YOUR GOAL – From the listing below, copy only the lines from the line that contains "book: present [335,614,394,641]" to the line that contains "armchair: present [553,623,672,744]", counting those two lines as part of the copy.

◆ ◆ ◆ ◆ ◆ ◆ ◆

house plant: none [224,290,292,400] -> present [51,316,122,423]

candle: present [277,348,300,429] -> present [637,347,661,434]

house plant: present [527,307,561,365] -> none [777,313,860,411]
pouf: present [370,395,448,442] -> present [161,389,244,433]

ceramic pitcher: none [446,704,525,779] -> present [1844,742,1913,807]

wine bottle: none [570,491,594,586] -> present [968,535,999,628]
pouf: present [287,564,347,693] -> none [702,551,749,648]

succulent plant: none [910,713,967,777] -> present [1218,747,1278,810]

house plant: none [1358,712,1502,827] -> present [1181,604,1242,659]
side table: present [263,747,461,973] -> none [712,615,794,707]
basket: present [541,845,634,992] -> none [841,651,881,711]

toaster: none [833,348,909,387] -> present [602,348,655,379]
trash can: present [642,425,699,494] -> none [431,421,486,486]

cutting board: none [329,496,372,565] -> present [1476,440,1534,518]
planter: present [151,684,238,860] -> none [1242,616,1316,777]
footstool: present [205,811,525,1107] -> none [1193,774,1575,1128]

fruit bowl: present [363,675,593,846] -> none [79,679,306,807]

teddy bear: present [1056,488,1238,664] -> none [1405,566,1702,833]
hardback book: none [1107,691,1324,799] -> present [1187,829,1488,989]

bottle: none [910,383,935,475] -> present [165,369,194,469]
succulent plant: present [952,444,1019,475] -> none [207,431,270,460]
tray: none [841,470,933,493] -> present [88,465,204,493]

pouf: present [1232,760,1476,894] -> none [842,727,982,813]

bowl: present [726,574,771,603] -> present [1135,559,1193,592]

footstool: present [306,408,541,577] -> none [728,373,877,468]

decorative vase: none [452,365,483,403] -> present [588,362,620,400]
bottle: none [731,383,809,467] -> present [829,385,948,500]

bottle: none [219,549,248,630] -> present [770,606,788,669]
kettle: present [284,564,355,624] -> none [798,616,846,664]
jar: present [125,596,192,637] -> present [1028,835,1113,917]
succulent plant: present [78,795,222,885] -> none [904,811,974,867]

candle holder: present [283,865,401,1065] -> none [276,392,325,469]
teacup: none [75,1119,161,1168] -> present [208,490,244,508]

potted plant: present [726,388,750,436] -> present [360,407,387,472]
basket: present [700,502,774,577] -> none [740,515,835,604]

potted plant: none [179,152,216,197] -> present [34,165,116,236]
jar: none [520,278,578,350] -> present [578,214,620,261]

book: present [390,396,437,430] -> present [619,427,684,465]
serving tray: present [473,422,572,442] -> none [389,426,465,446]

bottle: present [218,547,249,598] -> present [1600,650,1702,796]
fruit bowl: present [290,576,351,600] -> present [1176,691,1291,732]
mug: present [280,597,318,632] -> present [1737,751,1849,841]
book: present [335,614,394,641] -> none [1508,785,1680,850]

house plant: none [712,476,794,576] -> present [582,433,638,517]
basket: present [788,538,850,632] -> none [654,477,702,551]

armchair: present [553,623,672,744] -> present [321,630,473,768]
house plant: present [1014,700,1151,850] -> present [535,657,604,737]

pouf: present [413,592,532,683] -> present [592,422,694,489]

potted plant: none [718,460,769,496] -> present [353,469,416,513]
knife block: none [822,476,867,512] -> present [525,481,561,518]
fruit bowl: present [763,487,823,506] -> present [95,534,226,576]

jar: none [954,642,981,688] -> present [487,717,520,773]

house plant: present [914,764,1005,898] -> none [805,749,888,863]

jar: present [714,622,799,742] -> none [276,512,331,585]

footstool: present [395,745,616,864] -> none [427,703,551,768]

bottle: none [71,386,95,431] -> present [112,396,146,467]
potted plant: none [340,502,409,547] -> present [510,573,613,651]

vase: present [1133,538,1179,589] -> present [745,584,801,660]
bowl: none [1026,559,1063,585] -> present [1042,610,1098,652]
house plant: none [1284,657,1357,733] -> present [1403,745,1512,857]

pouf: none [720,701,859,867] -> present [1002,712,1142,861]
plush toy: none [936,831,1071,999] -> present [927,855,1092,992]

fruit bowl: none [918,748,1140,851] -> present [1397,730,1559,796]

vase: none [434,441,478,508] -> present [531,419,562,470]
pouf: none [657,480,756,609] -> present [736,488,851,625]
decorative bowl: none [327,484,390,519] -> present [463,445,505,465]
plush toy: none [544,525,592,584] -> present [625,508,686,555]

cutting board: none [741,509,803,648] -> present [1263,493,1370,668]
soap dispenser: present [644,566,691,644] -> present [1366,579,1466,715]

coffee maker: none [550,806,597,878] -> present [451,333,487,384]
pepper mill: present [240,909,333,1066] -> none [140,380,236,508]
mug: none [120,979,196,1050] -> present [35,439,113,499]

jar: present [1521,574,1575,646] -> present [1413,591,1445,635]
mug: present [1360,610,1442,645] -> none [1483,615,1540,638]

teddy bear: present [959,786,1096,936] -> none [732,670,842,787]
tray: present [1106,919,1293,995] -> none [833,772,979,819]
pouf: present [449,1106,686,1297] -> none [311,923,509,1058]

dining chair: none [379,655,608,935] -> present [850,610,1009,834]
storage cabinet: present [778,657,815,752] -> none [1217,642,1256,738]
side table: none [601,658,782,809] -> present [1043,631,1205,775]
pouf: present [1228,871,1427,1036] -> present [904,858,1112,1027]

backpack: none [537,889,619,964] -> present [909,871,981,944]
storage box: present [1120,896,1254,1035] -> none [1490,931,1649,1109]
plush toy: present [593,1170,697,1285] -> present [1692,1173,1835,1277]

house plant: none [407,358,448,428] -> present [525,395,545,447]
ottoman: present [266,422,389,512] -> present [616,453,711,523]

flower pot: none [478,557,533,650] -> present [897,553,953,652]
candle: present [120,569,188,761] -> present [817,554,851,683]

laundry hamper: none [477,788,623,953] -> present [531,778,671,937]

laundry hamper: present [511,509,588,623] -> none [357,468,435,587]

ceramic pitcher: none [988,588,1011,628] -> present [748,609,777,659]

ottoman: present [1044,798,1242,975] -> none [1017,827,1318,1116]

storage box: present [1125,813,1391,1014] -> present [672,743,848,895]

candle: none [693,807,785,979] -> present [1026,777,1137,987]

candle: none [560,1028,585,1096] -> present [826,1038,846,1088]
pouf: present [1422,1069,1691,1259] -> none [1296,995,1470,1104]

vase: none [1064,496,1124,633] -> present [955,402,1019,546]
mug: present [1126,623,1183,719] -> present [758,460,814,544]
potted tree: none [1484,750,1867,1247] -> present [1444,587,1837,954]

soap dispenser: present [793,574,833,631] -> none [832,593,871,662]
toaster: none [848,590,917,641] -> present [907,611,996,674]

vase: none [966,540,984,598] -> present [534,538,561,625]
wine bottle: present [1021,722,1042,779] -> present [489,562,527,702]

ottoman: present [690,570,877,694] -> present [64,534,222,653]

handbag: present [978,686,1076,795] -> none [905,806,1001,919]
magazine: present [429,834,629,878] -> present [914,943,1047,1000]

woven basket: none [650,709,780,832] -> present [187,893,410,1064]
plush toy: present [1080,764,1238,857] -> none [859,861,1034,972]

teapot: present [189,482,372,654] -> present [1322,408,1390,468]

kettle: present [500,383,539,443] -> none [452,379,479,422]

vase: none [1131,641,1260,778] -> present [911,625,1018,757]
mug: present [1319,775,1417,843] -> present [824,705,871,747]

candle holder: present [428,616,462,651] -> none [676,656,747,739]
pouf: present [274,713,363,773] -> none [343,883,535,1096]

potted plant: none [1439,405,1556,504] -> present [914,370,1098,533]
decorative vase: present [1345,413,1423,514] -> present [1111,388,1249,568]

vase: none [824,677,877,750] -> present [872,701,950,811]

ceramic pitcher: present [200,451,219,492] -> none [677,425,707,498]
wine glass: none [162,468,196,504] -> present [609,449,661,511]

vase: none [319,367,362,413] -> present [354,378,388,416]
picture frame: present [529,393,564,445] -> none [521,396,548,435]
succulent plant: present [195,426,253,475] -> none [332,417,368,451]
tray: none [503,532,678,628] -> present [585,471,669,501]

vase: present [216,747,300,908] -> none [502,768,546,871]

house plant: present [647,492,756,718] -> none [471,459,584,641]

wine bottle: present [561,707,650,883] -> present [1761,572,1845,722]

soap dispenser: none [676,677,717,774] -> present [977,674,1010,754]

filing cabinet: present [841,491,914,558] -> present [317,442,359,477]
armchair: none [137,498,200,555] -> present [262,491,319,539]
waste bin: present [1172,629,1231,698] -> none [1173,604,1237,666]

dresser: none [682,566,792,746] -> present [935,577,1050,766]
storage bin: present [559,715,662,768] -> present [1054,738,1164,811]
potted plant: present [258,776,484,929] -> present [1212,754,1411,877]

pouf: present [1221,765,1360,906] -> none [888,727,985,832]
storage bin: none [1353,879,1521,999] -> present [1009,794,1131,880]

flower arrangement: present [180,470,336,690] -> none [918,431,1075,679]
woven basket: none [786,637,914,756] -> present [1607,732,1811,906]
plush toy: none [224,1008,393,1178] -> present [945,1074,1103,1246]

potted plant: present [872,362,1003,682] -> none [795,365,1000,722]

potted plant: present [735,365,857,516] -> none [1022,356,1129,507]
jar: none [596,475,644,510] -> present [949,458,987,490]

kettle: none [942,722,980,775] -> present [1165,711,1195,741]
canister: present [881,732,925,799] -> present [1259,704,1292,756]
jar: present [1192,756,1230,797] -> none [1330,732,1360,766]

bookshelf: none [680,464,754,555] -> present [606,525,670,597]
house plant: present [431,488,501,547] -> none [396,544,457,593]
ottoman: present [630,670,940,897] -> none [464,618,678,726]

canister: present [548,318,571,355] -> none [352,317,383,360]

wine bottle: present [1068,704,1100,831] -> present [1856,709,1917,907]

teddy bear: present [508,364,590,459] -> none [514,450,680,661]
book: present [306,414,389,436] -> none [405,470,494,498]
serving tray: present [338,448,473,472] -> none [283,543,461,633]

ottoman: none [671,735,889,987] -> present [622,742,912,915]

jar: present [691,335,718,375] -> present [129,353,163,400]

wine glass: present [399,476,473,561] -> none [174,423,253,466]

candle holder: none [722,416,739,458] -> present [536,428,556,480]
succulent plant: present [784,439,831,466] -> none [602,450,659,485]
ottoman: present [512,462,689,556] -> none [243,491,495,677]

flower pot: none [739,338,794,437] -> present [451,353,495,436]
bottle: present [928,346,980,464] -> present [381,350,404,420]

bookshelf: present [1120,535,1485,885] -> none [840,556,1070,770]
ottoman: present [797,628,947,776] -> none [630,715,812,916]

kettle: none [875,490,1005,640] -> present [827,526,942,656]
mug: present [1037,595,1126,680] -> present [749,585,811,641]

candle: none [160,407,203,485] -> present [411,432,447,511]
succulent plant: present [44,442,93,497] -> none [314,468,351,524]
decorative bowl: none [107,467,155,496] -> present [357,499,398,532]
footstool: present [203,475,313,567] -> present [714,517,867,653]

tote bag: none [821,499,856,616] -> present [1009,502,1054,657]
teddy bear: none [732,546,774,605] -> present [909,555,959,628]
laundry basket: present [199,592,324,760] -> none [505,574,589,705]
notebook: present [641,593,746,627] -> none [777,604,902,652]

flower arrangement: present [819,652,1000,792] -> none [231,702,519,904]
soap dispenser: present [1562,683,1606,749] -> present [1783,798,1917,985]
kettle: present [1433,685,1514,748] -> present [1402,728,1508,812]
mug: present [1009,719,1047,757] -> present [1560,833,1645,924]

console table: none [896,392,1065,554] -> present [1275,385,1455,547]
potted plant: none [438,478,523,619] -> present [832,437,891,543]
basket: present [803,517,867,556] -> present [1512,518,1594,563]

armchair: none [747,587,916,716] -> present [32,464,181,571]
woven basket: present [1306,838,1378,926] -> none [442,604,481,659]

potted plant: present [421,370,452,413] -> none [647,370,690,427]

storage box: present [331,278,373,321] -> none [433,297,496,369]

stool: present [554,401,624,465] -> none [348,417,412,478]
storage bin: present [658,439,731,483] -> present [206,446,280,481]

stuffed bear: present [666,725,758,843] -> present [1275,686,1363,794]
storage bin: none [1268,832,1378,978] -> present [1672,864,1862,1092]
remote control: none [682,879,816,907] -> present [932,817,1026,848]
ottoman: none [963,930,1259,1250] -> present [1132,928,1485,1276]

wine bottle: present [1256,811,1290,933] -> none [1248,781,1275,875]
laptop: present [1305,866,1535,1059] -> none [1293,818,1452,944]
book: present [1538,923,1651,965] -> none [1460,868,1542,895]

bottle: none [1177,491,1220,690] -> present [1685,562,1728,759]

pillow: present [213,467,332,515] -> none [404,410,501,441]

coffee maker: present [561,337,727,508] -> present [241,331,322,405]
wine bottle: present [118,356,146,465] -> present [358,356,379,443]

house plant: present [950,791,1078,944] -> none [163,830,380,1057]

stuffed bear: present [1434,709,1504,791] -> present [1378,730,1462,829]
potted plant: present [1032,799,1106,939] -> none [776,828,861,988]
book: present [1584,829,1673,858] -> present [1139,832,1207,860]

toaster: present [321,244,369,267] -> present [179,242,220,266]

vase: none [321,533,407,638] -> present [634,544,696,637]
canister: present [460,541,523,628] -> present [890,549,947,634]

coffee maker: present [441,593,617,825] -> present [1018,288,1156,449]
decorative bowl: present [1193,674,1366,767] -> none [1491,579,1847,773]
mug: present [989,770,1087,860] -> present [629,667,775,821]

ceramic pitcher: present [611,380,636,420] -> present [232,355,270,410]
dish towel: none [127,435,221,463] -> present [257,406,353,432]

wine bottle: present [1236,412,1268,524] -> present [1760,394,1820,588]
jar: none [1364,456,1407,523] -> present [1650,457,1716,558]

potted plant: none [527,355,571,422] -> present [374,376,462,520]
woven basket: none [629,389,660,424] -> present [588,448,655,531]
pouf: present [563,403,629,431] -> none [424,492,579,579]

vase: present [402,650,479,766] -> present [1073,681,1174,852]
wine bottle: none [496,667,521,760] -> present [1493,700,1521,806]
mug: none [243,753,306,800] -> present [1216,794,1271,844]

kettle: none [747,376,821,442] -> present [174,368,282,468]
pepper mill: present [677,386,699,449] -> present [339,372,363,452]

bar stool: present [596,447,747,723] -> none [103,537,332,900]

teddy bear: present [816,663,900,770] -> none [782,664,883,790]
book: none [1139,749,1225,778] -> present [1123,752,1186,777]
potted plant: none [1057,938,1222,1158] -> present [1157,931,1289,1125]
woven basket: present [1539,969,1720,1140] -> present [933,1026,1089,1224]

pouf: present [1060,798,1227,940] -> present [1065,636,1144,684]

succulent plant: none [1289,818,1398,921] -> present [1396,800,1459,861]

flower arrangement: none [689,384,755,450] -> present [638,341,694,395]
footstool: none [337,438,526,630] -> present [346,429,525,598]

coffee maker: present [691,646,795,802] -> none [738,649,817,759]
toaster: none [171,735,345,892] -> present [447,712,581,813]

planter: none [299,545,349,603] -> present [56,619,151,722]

◆ ◆ ◆ ◆ ◆ ◆ ◆

COMPLETED TASK –
book: present [335,614,394,641] -> none [1508,785,1680,850]

house plant: none [712,476,794,576] -> present [582,433,638,517]
basket: present [788,538,850,632] -> none [654,477,702,551]

armchair: present [553,623,672,744] -> present [321,630,473,768]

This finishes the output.